MOBBING: El Agresor

Por Psic. Lic. Silvana Giachero

Muchas son las personas que son víctimas de violencia laboral y cada vez mas las demandas de intervención psicológica son a consecuencia del desarrollo de patologías (tanto físicas como emocionales) desencadenadas por dicha violencia.
Parece que está de moda hablar de Estrés Laboral, pero es real, siendo éste una
de las consecuencias del acoso moral en el trabajo. Hay que tomar conciencia de
este fenómeno, su gravedad y alcance por los daños que causan a las víctimas y
su entorno.
El principal problema es que se detecte claramente al agresor, porque suele ser
una persona que da hacia fuera una imagen muy positiva de sí mismo, solo la
víctima sabe de su parte oscura, por ello si son muchas deben juntarse para luchar
contra el mismo.
Los agresores desatan toda su furia y toda la serie de conductas de acoso, no
precisamente en personas serviciales o pasivas, disciplinadas y sumisas, es pues
frente al éxito y méritos de otros que se dispara su furia.

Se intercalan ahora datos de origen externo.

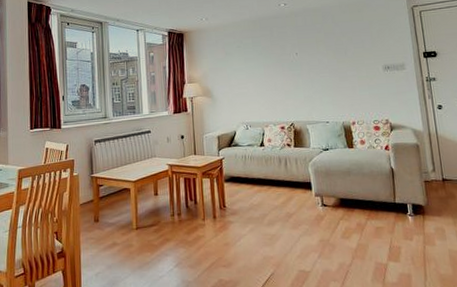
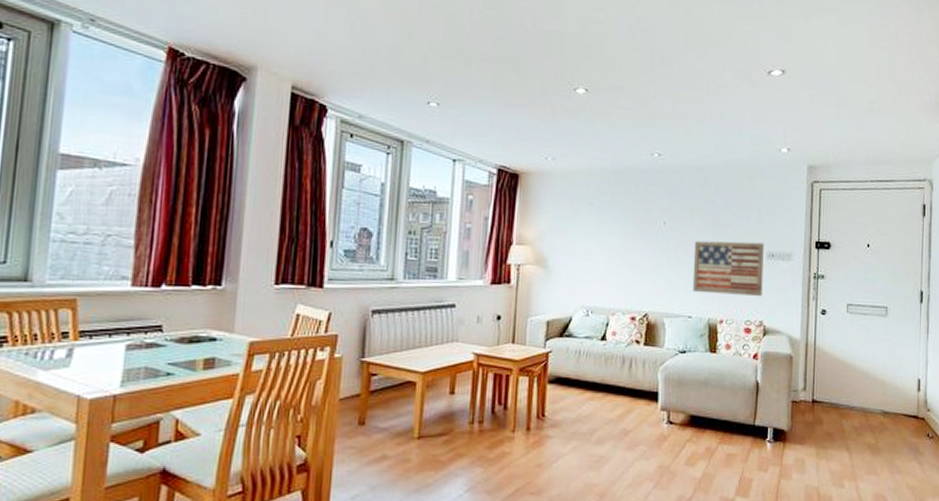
wall art: none [322,59,385,103] -> present [692,240,764,297]

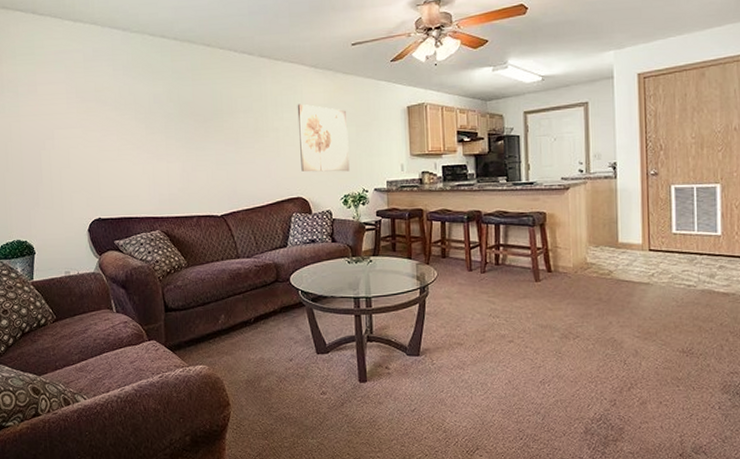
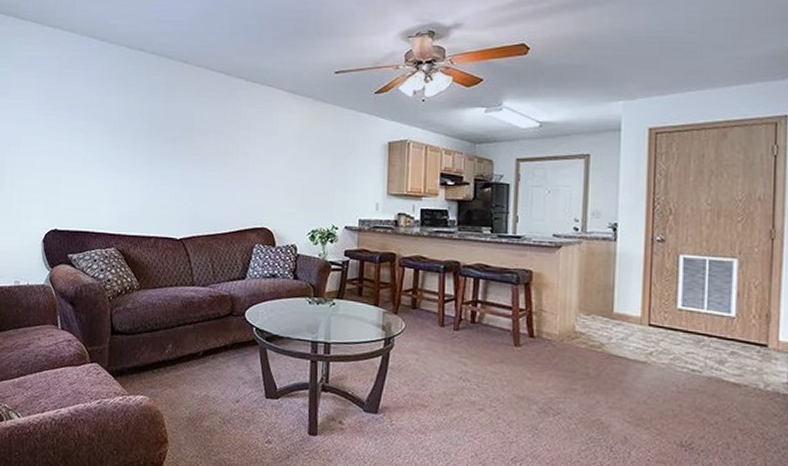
wall art: present [297,104,350,172] -> none [269,130,323,206]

La envidia es por su
sentimiento de codicia, ansias de poder, se irritan cuando ven que otros triunfan y
que son felices.
En el fondo temen perder sus privilegios, su estatus, temor a quedar opacados, no
pudiendo alimentar su ego, por ello poseen una ambición desmedida la cual
implica eliminar drásticamente cualquier OBSTACULO que sientan que se les
interpone en el camino a sus necesidades narcisistas, aunque su discurso sea: por
el bien de la empresa o la organización, en realidad es una necesidad individual y
perversa.
Hay dos tipos de agresores, los pasivos, los que se ponen al servicio del agresor
propiamente dicho como forma de tener privilegios y resguardarse de sus
maltratos,al que comúnmente se lo denomina “alcahuete” y el agresor propiamente
dicho que es quien ejecuta el acoso.
Marie-France Irigoyen, en su libro Acoso Moral hace una descripción muy clara de
las características de la personalidad perversa narcisista del hostigador que se las
expongo a continuación, dado que la considero de mucha utilidad para poder
detectar a un hostigador, o varios, en su lugar de trabajo.
*El agresor tiene una falsa idea de si mismo grandiosa de su importancia, cuando
habla siempre dice YO tal cosa…
*Posee fantasías ilimitadas de éxito y poder, se considera especial y único.
*Tiene una necesidad excesiva de ser admirado como forma de poder sostener
esa falsa imagen.
*Piensa que se le debe todo y hay que decirles gracias todo el tiempo.
*Explota al otro en sus relaciones interpersonales y siempre las ideas brillantes
son de él.
*Carece de empatía (ponerse en el lugar del otro) aunque simula muy bien tenerla,
es muy habil en sus vínculos.
*Finge muy bien entender los sentimientos de los dem{as haciendo que el otro
confíe en él y utilizando luego dicha vulnerabilidad.
*Tiene actitud y comportamientos arrogantes, cuando se lo contradice y cuestiona
se enfurece.
*Si bien posee características paranoicas no lo es, pues al poner toda su rabia
afuera teme ser atacado y desconfía de todos creyéndose él la víctima.
*Celos, suspicacia, crea malos entendidos, distorsiona los vínculos del equipo de
trabajo, hace juicios equivocados e interpreta acontecimientos neutros sin
intencionalidad como si los tuvieran.
*Se encargan del cotilleo, chismes mal intencionados para desprestigiar a quien él
considera sus enemigos.
*Si bien tiene clara sus limitaciones e inoperancia profesional muestra lo contrario
y sabe del peligro al que está expuesto en su carrera.
*En conocimiento de su realidad consecuentemente buscan destrozar a quienes
los pueden dejar en evidencia aniquilando la carrera de los demás.
El profesor J. L. González de Rivera y Revuelta, dice que padecen del trastorno de
“mediocridad”. El dice que hay tres tipos: la simple, la inoperante y la más
peligrosa mediocridad inoperante activa (MIA), quien la
padece tiene grandes deseos de notoriedad, despliega una gran actividad que no
sirve de nada, o sea es totalmente inoperante, generando gran cantidad de trabajo
inútil que impone a los demás, destruyendo así su
tiempo e intentando introducir todo tipo de controles y obstáculos destinados a
dificultar las actividades realmente creativas.